> _Work instructions_:
1. Using the passage on Akranes and its football club, answer each question:
(a) About how many people live in Akranes?
(b) In which year did ÍA first win the Úrvalsdeild karla title?
(c) Who served as ÍA's long-time player-manager?
2. For each statement, decide whether the passage on Akranes and its football club supports it:
(a) Akranes is on Iceland's east coast.
(b) ÍA was the first club from outside Reykjavik to take the Úrvalsdeild karla title.
(c) The club has existed for more than a century.
3. Extend the passage on Akranes and its football club beyond its final sentence.

> _Text shown_:
• • • • •

A little over 30 miles to the north of Reykjavik resides the small port town of Akranes on Iceland’s west coast. Even for Iceland, this is not a huge place. With its buildings gathered on a thin sliver of a peninsula that extends furtively into the ocean, it is home to a mere 8,000 inhabitants.
Like many coastal settlements in Iceland, Akranes is noted for its thriving fishing industry, and its deep, still harbour is home to a flotilla of trawlers that combs these teeming waters each summer. But there is another reason that Akranes is a name familiar to many Icelanders, and it has nothing to do with trawlermen.
Those who do not take to the waves in search of fish prefer to take to the football field in search of a more prestigious catch. The town’s resident football team, Íþróttabandalag Akraness, more commonly referred to by their initials ÍA, are one of Iceland’s most successful clubs. It is a remarkable feat given that for much of its 75-year existence, the club has been bound by its rural location and small population.
The roots of this success were planted deep in the earth of the 20th century when in 1951 ÍA became the first club outside of Reykjavik to secure the Úrvalsdeild karla title – literally, the Men’s Select Division. For the first 39 years of the league’s existence, the Reykjavik clubs of Knattspyrnufélag Reykjavíkur (KR), Valur, Vikingur and Knattspyrnufélagið Fram had exerted an unshakeable oligopoly over Iceland’s elite football division.
But throughout the latter half of the century, as the league moved beyond a single-round to a double-round format, the inhabitants of this small fishing town became famed for their excellence on the football pitch. Between 1951 and 1990, no club was as successful in Iceland as ÍA, and much of this domestic dominance was attributed to the labours of Ríkharður Jonsson, who acted as long-time player-manager.

• • • • •

> _Supplied information_:
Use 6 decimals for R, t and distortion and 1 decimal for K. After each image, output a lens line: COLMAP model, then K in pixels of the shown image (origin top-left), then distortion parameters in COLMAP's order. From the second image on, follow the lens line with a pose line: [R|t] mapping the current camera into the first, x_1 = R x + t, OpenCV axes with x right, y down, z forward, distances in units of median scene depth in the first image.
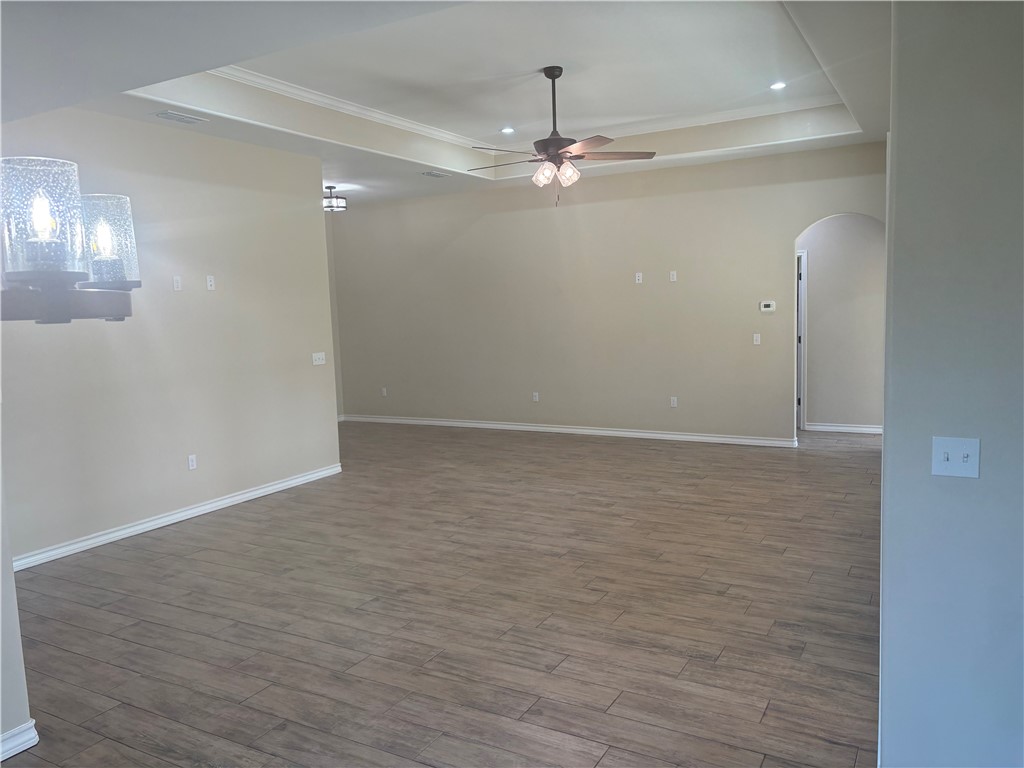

• • • • •

> _Answers to this exercise_:
1.
(a) 8,000
(b) 1951
(c) Ríkharður Jonsson

2.
(a) No: "the small port town of Akranes on Iceland’s west coast"
(b) Yes: "ÍA became the first club outside of Reykjavik to secure the Úrvalsdeild karla title"
(c) No: "for much of its 75-year existence"

3.
Sadly, he passed away in 2017, but These Football Times was privileged enough to speak with his daughter, Sigrún Ríkharðsdóttir, with help from his grandson, Ríkharður Árnason. Sigrún has been attending ÍA matches her entire life and is as fervent a Skagamenn supporter as they come. “You don’t want to sit next to me at a game,” she says drily. “I am the loudest woman in Iceland when it comes to the football!” Meanwhile, her son shares his first name with the legendary figure of his grandfather and is head of social media at the club. Few, if any, can claim a richer heritage with this unique football club.
Their past and their future are incorrigibly entwined with that of Íþróttabandalag Akraness, and it is in their past that this tale begins. In 1990, to be precise, whereupon ÍA had suffered relegation for only the second time in their history. Though they had won the league twice and the Icelandic Cup four times throughout the 1980s, by the turn of the decade the club had somehow contrived to slip through the dreaded trapdoor into the First League.
“You know how football is,” Sigrún Ríkharðsdóttir says with a wry smile when asked to explain what went wrong for the then-12-time champions. “Sometimes you have a good game. Sometimes you have a bad game. But the team from ’83 and ’84 were gone, and the next generation we had taking over were young – very young, indeed.”
The ÍA team that suffered the infamy of relegation was heavily reliant on a core of young and painfully inexperienced footballers. Several of the players who featured in every, or almost every, league game included left winger Haraldur Ingólfsson (20-years-old), midfielder/left-back Sigursteinn Gíslason (22) and future superstar striker Arnar Gunnlaugsson, who was the team’s joint top-scorer that season at the mere age of 17.
Admirable though it was to entrust the fortunes of the club in the hands (and feet) of youth, the result for ÍA was painful. Playing football in the second tier for the first time since 1968, this predicament only consolidated the view in Reykjavik that Akranes was simply a town of chancers who had punched far above their weight for far too long and were now reaping what they’d sown in their foolhardy attempts to meddle with the might of the capital.
Realising that the club had been allowed to slowly decay throughout the latter half of the 1980s, the board turned to one of its former stalwarts to invigorate an inexperienced squad in need of firm guidance. ÍA legend and all-time appearance holder, Guðjón Þórðarson, was persuaded to rejoin the club at which he had found fame in his playing days.
One of the last relics of the 1980s golden era, since retiring in 1987 he had ventured into coaching and his innovative training methods, which placed an enormous emphasis on fitness, discipline and recovery, had seen virtual unknowns KA Akureyri crowned champions for the first time in their history by virtue of being fitter, faster and better organised than their contemporaries.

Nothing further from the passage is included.